# [DIRECTIONS FOR THIS TASK]
Transcribe everything in the listing as written, and let no image into the copy.

# [COLLECTED MATERIAL]
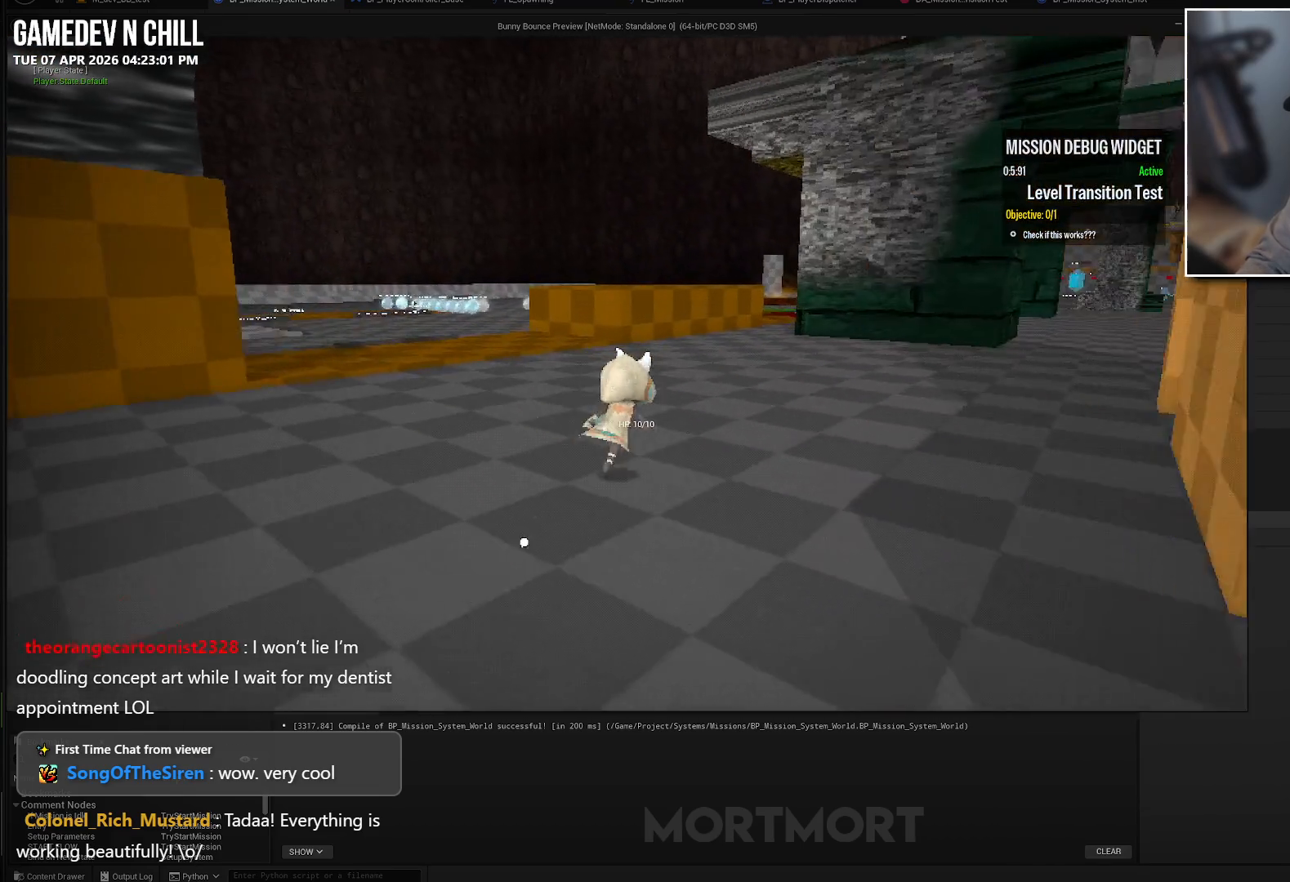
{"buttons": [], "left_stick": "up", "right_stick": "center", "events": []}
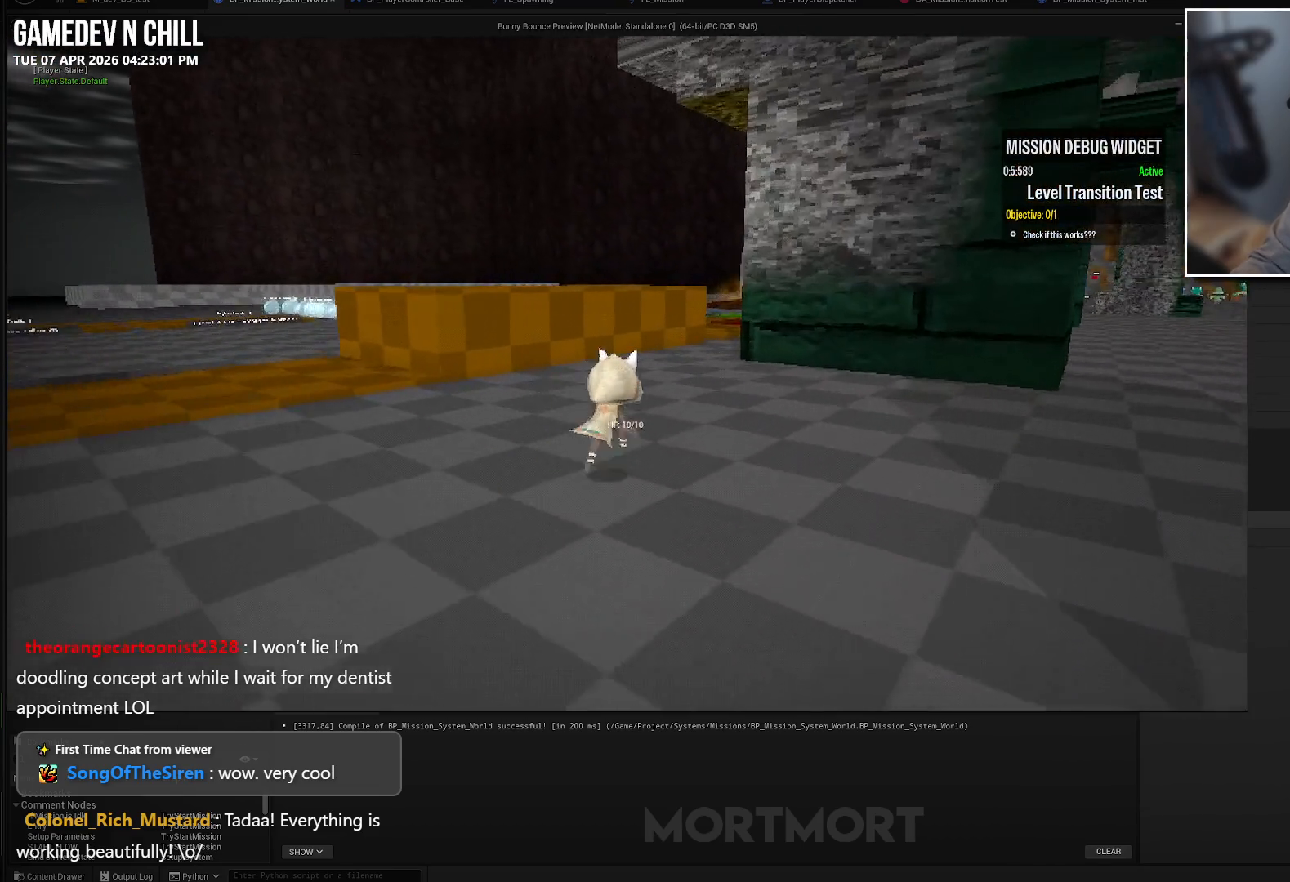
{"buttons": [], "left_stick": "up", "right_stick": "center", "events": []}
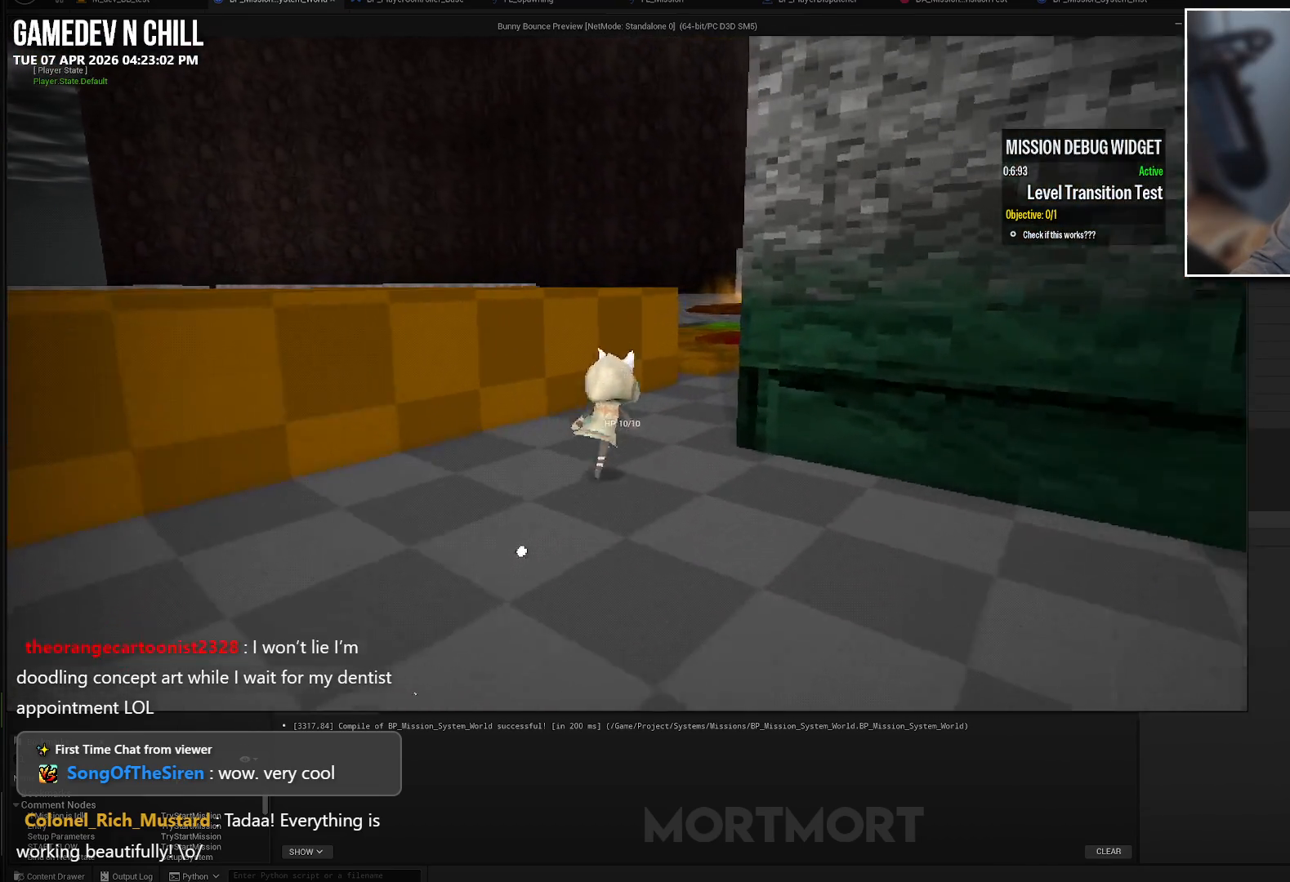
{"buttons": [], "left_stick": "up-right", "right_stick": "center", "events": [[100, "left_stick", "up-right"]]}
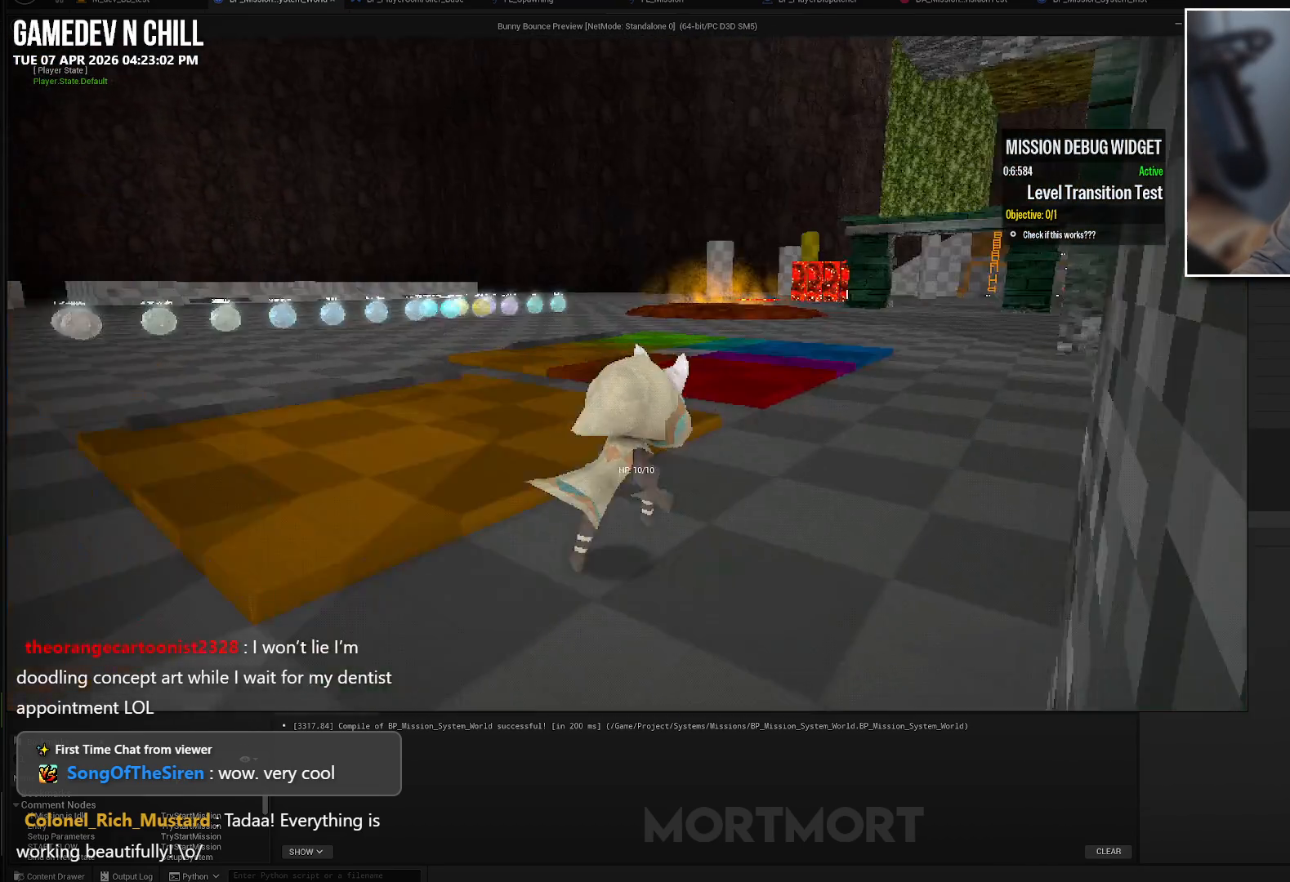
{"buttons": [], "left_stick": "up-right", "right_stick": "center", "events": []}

# [SOLVED EXERCISE]
{"buttons": [], "left_stick": "up", "right_stick": "center", "events": []}
{"buttons": [], "left_stick": "up", "right_stick": "center", "events": []}
{"buttons": [], "left_stick": "up-right", "right_stick": "center", "events": [[100, "left_stick", "up-right"]]}
{"buttons": [], "left_stick": "up-right", "right_stick": "center", "events": []}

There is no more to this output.